Negative Regulation of Human Fibrinogen Gene Expression by Peroxisome Proliferator-activated Receptor α Agonists via Inhibition of CCAAT Box/Enhancer-binding Protein β

Fibrinogen is a coagulation factor and an acute phase reactant up-regulated by inflammatory cytokines, such as interleukin 6 (IL-6). Elevated plasma fibrinogen levels are associated with coronary heart diseases. Fibrates are clinically used hypolipidemic drugs that act via the nuclear receptor peroxisome proliferator-activated receptor α (PPARα). In addition, most fibrates also reduce plasma fibrinogen levels, but the molecular mechanism is unknown. In this study, we demonstrate that fibrates decrease basal and IL-6-stimulated expression of the human fibrinogen-β gene in human primary hepatocytes and hepatoma HepG2 cells. Fibrates diminish basal and IL-6-induced fibrinogen-β promoter activity, and this effect is enhanced in the presence of co-transfected PPARα. Site-directed mutagenesis experiments demonstrate that PPARα activators decrease human fibrinogen-β promoter activity via the CCAAT box/enhancer-binding protein (C/EBP) response element.

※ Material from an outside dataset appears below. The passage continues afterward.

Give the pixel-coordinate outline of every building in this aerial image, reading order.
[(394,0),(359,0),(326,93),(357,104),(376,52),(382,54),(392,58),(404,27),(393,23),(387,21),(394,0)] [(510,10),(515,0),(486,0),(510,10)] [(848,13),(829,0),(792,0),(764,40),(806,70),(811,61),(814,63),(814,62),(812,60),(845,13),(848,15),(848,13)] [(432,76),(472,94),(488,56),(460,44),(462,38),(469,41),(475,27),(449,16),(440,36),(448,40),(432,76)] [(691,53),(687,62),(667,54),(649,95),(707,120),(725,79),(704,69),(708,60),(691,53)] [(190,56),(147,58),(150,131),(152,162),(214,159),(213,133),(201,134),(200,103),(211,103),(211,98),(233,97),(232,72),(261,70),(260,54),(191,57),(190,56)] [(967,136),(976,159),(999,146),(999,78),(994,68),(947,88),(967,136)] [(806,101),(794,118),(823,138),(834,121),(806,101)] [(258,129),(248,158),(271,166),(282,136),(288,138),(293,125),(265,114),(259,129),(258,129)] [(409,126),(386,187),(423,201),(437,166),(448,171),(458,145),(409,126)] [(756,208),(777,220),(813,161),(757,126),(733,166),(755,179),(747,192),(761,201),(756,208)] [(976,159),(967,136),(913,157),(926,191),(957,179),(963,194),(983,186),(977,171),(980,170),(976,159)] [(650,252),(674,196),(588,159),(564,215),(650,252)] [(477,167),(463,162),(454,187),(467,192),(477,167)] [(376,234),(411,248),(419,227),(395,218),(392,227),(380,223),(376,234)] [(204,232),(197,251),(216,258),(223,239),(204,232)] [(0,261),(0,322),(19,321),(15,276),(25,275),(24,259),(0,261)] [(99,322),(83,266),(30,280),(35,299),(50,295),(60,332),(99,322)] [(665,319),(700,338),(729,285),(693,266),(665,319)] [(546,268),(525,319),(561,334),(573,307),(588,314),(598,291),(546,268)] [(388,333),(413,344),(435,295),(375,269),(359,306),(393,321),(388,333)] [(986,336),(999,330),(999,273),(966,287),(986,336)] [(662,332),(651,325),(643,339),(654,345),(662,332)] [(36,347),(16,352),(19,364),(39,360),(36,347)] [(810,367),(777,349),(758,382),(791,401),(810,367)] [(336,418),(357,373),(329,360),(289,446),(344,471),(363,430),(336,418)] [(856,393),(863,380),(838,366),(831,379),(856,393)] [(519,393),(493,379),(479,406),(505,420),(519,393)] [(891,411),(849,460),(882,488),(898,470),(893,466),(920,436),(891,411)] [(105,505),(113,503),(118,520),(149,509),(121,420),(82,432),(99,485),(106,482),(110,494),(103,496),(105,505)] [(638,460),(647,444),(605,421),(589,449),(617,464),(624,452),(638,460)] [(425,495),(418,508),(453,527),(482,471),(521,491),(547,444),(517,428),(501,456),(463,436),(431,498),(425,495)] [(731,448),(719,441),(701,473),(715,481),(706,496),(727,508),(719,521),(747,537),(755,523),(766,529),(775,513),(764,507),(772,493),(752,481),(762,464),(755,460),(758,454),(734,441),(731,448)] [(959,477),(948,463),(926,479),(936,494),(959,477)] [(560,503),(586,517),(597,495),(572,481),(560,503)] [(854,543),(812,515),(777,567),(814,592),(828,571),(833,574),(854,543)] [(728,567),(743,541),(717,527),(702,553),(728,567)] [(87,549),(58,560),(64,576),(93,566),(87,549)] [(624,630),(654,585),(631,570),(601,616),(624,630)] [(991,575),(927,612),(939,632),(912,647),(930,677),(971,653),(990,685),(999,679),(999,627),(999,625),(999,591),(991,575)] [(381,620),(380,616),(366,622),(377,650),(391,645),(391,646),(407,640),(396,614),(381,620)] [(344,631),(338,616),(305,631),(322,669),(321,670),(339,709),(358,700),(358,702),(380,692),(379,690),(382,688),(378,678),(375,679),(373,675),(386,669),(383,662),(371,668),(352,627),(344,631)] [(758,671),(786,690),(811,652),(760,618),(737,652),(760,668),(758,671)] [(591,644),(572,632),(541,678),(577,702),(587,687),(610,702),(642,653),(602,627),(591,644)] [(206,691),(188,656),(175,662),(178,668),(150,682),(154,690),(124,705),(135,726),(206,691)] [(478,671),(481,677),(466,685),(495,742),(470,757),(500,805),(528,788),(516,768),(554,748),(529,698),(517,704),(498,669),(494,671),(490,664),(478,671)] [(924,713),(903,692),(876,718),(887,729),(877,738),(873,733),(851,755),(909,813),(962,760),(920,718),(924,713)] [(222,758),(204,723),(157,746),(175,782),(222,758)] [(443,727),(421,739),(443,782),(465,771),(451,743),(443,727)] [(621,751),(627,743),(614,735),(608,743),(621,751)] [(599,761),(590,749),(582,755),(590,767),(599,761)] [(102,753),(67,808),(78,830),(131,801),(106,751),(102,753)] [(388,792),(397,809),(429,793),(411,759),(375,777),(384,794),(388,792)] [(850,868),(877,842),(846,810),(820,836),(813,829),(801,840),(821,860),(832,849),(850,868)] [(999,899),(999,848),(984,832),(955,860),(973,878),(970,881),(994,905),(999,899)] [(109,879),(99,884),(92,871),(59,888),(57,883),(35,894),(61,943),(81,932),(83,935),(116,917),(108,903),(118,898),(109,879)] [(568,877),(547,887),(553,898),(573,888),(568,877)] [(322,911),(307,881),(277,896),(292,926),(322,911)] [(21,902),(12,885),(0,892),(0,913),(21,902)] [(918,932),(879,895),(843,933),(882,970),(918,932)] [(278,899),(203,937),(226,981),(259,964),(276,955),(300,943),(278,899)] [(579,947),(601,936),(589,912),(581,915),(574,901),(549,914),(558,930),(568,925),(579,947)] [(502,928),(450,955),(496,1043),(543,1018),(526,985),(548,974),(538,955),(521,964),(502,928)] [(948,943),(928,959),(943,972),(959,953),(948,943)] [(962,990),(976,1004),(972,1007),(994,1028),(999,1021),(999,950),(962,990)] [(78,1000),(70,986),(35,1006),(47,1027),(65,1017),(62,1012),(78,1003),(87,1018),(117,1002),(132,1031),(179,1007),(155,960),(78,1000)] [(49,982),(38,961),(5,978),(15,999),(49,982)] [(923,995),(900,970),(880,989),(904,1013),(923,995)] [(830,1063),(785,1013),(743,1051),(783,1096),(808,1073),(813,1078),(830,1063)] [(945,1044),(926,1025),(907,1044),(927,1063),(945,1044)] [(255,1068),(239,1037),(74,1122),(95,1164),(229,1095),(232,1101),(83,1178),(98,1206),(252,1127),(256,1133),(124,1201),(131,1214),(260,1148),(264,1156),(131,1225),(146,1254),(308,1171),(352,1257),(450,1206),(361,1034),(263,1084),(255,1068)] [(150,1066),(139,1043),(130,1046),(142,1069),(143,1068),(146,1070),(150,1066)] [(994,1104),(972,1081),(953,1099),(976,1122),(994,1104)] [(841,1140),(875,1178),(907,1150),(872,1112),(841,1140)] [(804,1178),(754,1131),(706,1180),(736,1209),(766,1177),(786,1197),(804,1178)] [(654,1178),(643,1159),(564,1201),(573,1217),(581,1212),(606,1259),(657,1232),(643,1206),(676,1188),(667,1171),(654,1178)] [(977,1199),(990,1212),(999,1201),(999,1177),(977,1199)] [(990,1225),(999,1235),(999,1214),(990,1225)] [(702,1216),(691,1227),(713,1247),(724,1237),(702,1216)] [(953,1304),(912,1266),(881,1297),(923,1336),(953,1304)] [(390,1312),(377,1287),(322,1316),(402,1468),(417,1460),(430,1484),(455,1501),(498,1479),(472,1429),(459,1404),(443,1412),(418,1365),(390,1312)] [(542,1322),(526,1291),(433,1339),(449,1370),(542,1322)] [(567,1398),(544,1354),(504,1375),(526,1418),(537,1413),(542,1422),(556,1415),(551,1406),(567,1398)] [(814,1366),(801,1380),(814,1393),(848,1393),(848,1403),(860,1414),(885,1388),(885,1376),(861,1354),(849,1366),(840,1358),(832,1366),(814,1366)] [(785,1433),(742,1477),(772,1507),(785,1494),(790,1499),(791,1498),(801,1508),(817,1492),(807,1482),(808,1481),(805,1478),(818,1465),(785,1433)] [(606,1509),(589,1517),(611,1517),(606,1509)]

Co-transfection of the transcriptional intermediary factor glucocorticoid receptor-interacting protein 1/transcriptional intermediary factor 2 (GRIP1/TIF2) enhances fibrinogen-β gene transcription and alleviates the repressive effect of PPARα. Co-immunoprecipitation experiments demonstrate that PPARα and GRIP1/TIF2 physically interact in vivo in human liver. These data demonstrate that PPARα agonists repress human fibrinogen gene expression by interference with the C/EBPβ pathway through titration of the coactivator GRIP1/TIF2. We observed that the anti-inflammatory action of PPARα is not restricted to fibrinogen but also applies to other acute phase genes containing a C/EBP response element; it also occurs under conditions in which the stimulating action of IL-6 is potentiated by dexamethasone. These findings identify a novel molecular mechanism of negative gene regulation by PPARα and reveal the direct implication of PPARα in the modulation of the inflammatory gene response in the liver.